The Silence Of The Lambs ends with Hannibal Lecter loose in the world and on the trail of his next victim. We had to wait a decade until 2001’s Hannibal to find out what happened to Dr. Lecter after The Silence Of The Lambs, but that didn’t stop the latter from winning several Oscars, including Best Picture. Even hit movies that ended with cliffhangers such as Kill Bill: Volume 1, Back To The Future Part II, The Matrix Reloaded, Planet Of The Apes, and The Dark Knight didn’t enrage moviegoers or leave them feeling cheated because they knew going in that a sequel was coming.
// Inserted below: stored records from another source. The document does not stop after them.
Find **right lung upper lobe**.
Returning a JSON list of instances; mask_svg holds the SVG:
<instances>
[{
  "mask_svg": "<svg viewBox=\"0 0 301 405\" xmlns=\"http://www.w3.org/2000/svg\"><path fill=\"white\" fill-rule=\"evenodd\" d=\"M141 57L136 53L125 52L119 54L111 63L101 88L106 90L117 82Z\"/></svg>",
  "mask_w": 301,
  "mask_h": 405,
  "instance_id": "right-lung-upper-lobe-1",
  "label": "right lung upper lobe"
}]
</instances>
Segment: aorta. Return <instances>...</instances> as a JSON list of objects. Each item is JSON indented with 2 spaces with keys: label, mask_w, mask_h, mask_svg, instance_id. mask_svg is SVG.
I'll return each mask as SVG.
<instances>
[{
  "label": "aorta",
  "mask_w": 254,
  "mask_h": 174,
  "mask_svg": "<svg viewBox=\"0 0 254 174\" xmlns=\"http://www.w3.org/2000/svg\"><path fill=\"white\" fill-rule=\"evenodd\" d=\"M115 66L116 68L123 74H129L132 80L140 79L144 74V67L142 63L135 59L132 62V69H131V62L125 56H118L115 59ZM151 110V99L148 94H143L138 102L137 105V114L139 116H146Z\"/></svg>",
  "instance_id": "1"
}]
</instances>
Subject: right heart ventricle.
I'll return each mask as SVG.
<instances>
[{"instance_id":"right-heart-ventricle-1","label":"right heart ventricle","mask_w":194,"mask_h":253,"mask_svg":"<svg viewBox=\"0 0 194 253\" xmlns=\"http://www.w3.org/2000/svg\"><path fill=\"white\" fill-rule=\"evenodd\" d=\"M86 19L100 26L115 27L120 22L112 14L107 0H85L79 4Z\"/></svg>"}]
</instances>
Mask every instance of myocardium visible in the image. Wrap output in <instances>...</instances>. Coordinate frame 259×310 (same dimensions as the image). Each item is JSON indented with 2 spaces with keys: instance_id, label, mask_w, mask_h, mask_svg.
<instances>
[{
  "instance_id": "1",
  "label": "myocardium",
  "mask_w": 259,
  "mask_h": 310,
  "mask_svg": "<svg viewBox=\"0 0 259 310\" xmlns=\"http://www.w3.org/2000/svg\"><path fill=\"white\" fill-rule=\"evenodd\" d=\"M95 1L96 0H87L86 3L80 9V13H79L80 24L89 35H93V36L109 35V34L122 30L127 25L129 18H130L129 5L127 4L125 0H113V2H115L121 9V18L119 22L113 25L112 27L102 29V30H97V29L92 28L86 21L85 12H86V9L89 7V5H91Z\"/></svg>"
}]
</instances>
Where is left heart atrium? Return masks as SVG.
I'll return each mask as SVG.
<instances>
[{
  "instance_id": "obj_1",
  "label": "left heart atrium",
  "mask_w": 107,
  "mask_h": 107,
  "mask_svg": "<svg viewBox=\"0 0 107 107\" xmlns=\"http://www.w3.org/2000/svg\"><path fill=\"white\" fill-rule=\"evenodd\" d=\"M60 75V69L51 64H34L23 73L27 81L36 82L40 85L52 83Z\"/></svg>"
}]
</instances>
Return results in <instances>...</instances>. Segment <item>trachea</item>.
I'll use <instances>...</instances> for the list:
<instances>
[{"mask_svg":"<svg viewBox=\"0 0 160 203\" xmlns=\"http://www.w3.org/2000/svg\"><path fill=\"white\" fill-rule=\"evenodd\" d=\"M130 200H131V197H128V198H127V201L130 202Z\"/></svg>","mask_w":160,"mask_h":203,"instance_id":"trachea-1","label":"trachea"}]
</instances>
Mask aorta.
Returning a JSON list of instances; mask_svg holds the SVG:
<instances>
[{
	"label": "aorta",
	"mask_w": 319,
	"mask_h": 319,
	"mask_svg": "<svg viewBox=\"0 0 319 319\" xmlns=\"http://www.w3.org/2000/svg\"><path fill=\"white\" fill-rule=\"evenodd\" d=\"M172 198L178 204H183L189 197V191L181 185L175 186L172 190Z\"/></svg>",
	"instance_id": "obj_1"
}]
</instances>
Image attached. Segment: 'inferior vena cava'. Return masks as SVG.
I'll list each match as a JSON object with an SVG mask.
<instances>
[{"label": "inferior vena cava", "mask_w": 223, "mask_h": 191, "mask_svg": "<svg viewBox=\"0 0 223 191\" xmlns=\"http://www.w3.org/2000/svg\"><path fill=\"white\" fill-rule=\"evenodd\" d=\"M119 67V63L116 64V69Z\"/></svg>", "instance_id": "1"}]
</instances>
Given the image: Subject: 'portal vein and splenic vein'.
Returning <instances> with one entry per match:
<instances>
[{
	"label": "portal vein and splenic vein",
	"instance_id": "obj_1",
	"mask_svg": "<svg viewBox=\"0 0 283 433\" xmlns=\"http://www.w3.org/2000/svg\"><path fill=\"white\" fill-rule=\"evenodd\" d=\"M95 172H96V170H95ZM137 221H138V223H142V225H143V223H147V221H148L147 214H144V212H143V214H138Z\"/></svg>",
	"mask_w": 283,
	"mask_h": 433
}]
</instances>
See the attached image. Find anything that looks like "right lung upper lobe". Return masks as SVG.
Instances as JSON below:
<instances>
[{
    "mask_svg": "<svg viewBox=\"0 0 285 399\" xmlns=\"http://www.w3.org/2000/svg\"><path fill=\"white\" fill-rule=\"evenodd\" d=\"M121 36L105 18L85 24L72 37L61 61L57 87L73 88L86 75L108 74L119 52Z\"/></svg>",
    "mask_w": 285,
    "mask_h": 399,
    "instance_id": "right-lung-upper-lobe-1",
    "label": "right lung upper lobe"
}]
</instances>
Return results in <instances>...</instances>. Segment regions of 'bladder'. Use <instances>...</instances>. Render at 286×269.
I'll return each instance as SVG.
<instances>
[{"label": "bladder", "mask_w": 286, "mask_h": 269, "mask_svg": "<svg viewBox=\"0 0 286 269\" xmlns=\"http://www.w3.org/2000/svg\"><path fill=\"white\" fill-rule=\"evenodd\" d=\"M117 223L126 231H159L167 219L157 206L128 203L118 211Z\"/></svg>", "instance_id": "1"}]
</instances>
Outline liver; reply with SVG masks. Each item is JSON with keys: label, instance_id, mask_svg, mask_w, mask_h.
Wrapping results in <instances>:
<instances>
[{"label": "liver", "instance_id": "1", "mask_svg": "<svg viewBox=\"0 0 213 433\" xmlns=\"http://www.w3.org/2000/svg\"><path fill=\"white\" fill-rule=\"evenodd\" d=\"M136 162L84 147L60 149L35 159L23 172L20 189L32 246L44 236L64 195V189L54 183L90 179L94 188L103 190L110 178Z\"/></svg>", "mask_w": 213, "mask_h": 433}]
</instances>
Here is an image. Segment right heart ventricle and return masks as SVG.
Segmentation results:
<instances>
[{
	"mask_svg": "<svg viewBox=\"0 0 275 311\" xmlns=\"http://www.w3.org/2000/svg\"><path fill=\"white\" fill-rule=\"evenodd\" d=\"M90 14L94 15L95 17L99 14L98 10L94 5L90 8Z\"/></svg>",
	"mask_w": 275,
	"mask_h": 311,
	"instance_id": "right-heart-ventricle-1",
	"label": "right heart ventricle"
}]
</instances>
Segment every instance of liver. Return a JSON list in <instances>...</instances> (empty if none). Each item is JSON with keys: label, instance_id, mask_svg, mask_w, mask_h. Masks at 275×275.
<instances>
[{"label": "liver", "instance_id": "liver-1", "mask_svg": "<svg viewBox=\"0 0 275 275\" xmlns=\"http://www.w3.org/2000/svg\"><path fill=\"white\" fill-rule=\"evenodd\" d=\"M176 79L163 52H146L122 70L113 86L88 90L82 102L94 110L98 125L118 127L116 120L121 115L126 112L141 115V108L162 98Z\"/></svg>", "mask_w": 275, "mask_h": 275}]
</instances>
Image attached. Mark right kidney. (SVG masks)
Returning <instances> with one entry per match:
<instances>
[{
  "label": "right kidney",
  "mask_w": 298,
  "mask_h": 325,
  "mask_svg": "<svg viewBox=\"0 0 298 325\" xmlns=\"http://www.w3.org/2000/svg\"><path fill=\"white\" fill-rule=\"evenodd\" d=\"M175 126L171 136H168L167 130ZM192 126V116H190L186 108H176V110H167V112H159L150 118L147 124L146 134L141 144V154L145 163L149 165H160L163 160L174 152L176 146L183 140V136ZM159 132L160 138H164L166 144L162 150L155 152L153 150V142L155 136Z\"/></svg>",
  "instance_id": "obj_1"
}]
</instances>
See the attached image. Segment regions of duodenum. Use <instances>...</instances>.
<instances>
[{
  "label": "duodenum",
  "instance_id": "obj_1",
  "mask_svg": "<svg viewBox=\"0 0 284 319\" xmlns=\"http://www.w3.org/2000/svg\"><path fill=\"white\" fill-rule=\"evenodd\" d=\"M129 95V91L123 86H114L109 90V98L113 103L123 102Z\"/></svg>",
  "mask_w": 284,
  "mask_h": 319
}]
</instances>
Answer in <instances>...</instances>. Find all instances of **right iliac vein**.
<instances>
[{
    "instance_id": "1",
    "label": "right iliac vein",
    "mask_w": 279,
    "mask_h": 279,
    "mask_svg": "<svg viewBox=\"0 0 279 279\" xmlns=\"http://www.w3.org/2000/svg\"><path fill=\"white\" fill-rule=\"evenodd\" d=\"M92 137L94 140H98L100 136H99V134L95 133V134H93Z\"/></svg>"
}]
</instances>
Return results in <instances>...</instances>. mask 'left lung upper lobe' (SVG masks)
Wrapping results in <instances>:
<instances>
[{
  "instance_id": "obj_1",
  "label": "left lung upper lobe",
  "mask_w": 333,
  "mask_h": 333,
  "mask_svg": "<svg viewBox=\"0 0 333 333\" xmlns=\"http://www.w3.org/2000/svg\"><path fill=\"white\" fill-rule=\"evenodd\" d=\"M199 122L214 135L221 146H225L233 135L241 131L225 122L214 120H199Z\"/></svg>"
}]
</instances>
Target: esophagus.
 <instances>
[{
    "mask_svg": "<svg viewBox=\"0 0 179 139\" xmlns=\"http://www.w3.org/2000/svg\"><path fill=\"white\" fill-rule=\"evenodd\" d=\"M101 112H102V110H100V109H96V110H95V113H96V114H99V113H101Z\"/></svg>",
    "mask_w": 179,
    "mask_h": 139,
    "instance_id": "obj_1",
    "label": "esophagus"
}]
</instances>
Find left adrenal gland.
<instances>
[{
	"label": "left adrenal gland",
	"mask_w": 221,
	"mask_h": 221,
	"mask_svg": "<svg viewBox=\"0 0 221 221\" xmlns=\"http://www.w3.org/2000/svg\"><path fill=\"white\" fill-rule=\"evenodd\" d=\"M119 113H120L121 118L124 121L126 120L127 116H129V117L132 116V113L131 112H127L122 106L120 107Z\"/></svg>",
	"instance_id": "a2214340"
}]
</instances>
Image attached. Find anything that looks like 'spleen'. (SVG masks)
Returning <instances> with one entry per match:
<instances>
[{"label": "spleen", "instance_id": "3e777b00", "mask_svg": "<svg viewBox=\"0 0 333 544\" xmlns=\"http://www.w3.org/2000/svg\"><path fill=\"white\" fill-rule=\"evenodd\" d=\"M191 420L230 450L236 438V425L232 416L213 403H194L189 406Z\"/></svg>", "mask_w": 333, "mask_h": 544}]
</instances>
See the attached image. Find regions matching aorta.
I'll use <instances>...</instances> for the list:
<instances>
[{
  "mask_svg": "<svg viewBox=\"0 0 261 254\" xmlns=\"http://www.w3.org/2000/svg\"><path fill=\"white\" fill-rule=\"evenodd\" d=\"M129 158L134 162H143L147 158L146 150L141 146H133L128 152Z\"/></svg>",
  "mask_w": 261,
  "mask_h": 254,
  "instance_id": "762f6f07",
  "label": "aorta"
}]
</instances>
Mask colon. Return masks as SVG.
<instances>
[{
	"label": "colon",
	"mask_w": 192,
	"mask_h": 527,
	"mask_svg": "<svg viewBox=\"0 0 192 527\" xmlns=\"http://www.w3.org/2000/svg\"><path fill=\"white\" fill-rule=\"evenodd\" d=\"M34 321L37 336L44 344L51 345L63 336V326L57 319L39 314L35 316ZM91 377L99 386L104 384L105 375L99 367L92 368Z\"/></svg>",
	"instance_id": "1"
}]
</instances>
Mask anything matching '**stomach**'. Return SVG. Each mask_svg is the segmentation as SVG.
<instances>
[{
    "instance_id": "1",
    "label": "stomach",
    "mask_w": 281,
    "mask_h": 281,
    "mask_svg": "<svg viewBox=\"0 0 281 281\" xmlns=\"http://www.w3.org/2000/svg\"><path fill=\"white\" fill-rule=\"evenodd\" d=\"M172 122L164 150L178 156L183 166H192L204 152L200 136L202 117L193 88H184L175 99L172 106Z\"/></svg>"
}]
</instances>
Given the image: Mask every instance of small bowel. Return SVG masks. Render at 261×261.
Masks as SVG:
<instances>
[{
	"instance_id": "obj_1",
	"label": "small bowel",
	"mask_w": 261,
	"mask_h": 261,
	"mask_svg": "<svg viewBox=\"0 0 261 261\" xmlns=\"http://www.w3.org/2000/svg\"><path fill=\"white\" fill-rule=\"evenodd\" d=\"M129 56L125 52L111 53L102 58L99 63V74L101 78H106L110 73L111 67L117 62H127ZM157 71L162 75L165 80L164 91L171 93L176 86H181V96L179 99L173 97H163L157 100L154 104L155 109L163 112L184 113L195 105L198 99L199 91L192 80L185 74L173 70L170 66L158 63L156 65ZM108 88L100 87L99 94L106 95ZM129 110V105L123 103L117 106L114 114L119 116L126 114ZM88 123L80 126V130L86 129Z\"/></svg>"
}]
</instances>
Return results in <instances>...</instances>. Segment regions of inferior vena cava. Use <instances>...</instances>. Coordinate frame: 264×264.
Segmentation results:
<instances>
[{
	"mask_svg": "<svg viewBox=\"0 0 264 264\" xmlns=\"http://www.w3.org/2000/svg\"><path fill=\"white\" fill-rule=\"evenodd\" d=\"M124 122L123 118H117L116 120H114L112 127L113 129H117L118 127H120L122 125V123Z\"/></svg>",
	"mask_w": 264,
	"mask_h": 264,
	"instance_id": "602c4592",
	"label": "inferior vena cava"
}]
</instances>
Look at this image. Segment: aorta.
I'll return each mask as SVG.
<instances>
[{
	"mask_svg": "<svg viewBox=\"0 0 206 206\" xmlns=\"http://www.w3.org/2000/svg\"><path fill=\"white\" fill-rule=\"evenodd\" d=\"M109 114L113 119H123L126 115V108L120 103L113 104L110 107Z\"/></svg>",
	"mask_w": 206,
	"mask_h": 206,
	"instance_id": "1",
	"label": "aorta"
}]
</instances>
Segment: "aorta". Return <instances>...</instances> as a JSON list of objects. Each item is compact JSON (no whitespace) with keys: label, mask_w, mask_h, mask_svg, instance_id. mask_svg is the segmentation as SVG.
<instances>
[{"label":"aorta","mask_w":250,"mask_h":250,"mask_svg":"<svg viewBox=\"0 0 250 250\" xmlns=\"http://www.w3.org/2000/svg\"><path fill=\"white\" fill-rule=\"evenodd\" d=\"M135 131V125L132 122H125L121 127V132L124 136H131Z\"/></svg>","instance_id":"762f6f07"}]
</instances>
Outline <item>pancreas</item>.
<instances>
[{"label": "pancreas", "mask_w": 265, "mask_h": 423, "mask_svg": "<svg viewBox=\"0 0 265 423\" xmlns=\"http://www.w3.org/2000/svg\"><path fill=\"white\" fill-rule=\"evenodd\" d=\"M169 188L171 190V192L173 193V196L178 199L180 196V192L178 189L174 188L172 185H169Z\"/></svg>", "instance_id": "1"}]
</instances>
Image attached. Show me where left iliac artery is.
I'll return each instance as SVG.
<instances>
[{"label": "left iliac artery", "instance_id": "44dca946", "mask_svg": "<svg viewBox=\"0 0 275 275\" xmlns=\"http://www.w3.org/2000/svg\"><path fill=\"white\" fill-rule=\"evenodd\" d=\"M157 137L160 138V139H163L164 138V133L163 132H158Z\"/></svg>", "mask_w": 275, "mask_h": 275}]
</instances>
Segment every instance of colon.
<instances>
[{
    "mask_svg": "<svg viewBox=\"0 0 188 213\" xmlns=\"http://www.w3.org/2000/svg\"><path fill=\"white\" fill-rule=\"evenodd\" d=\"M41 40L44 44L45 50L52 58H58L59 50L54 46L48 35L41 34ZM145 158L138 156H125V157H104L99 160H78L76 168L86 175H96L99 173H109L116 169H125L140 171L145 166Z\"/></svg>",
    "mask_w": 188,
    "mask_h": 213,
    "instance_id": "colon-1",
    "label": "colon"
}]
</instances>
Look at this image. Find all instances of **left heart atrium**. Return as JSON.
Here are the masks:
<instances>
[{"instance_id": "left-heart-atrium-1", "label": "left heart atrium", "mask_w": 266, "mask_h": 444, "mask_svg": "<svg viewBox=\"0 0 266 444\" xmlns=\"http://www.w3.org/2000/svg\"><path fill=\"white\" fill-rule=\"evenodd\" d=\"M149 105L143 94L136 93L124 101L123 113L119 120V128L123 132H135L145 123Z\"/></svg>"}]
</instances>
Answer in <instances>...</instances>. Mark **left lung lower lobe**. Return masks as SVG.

No discussion about movie cliffhangers is complete without addressing superhero movies. Every movie in the Marvel Cinematic Universe ends with a mid-credits or post-credits cliffhanger that teases the next movie in the MCU. The pre-James Gunn DC Extended Universe attempted to do the same thing, but it was a mess. At the end of Justice League, Jesse Eisenberg’s Lex Luthor busts out of jail and teams up with Joe Manganiello’s Deathstroke to form the Injustice League, but don’t hold your breath for Justice League Part Deux.
There was a lot of pre-release buzz about a mid-credits scene in Black Adam featuring Henry Cavill’s Superman. The problem is that not only did Black Adam underperform, it has since been announced that Cavill will not be playing Superman in future DCEU movies, so this is a pointless cliffhanger that will go nowhere.
There are numerous other non-superhero movies with frustrating cliffhangers that don’t work. In Solo: A Star Wars Story, we see in a hologram message that Darth Maul somehow survived being cut in half in Star Wars: The Phantom Menace. OK, great, so ... how? What did he do after that? We just have to rely on fan-fiction stories unless Darth Maul gets his own movie or Disney+ series.
The most egregious example of a bad cliffhanger is 2017’s The Mummy starring Tom Cruise. Not only did the movie end with the suggestion of a sequel, but the whole film was built on the presumption that it would kick off an entire Dark Universe of Universal monsters. Well, The Mummy’s tone was off and it bombed at the box office, which makes it even more embarrassing that the whole movie and its cliffhanger were built around the assumption that an entire universe of sequels would follow. Uh ... oopsie?
While some viewers may not mind cinematic cliffhangers, most prefer going into a movie knowing if it’s a “part one” or if a sequel has already been planned so they’re aware of what we’re signing up for. When filmmakers trip over themselves to shove cliffhangers into their films in anticipation of sequels is where a lot of people lose patience. And in those instances when a cliffhanger absolutely has to be utilized, moviegoers see it as a promise they expect a studio to keep.
Now excuse me while I reserve my seat for Mission: Impossible—Dead Reckoning Part One, which I fully expect to end with Ethan Hunt’s problems waiting until next year to be solved.